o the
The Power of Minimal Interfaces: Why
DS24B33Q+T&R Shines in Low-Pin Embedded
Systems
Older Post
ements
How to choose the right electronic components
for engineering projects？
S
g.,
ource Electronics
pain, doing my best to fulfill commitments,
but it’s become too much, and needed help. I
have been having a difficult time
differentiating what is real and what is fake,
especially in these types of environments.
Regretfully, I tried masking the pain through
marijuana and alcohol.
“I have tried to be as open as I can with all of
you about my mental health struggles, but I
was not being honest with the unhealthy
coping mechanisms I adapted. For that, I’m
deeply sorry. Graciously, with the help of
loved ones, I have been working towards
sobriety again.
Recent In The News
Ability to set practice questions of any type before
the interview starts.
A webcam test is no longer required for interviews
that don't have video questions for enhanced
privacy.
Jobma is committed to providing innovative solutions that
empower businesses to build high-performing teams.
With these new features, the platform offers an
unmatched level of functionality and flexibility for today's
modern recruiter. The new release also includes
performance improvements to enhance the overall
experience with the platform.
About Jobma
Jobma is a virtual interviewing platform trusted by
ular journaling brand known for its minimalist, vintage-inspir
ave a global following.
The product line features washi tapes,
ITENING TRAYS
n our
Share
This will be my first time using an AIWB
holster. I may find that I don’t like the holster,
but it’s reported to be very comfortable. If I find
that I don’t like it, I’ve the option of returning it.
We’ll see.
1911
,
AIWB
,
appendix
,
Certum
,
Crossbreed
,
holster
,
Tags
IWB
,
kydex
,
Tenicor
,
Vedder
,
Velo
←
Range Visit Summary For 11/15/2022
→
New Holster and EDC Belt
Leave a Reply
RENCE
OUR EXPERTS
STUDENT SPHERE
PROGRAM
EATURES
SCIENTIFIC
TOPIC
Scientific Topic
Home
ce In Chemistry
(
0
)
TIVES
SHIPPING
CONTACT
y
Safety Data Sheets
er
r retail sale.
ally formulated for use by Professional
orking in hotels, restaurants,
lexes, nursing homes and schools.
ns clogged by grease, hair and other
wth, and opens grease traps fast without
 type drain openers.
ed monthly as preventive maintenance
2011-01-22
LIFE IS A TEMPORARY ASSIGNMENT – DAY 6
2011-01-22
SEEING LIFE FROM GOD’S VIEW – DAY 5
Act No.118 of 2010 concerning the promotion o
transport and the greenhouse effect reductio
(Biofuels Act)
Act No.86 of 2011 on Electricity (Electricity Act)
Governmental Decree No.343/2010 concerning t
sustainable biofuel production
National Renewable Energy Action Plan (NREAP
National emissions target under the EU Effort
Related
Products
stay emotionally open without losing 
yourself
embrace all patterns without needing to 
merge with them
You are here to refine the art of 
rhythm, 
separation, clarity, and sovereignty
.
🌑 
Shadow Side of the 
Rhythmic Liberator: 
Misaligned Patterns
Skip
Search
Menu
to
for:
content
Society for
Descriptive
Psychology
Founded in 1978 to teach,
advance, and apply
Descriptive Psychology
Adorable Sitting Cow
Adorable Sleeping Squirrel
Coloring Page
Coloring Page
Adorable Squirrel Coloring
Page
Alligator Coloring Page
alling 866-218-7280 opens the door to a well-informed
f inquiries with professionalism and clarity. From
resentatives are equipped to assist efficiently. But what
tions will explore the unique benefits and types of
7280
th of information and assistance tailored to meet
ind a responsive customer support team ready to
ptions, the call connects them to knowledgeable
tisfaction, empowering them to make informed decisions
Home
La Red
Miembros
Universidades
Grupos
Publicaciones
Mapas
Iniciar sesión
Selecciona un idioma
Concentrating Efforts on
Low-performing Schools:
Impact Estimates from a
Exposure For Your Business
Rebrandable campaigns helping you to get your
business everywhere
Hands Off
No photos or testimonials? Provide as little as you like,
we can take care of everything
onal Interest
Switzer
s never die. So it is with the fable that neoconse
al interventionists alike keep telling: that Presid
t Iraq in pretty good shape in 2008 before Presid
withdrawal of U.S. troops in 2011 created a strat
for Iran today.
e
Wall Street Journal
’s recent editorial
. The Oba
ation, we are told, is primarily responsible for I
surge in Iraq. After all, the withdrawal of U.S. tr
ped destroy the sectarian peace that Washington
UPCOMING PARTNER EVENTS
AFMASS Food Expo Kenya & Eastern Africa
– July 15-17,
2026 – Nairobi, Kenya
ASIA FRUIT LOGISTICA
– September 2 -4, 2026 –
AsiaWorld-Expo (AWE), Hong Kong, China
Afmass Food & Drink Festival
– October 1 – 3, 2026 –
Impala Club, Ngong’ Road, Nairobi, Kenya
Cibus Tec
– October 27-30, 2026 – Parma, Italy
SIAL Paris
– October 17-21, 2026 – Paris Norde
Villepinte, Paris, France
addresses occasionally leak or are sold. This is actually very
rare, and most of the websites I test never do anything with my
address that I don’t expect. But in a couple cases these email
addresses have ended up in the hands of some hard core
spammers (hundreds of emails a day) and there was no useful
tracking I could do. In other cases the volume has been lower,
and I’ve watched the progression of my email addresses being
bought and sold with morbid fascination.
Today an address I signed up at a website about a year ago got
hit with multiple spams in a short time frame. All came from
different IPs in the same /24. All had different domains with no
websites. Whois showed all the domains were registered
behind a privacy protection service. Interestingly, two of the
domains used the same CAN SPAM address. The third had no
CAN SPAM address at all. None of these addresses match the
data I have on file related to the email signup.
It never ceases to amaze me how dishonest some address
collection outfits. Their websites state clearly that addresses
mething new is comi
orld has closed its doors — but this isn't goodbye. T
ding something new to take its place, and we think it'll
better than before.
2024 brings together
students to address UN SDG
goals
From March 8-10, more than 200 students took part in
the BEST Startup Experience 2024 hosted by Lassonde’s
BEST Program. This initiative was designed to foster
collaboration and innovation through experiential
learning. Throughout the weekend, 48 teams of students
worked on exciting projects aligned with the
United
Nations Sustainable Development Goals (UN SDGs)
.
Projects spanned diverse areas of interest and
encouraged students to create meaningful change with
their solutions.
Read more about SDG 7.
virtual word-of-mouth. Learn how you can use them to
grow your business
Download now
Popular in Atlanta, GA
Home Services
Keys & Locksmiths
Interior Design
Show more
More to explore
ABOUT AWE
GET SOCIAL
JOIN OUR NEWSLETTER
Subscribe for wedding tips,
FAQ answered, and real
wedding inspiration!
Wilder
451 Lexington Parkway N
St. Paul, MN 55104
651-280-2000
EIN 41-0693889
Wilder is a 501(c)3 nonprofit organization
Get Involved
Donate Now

++++

Task item:
Collect the lines of the data that carry the word "withdrawal".

Answer box:
withdrawal of U.S. troops in 2011 created a strat
surge in Iraq. After all, the withdrawal of U.S. tr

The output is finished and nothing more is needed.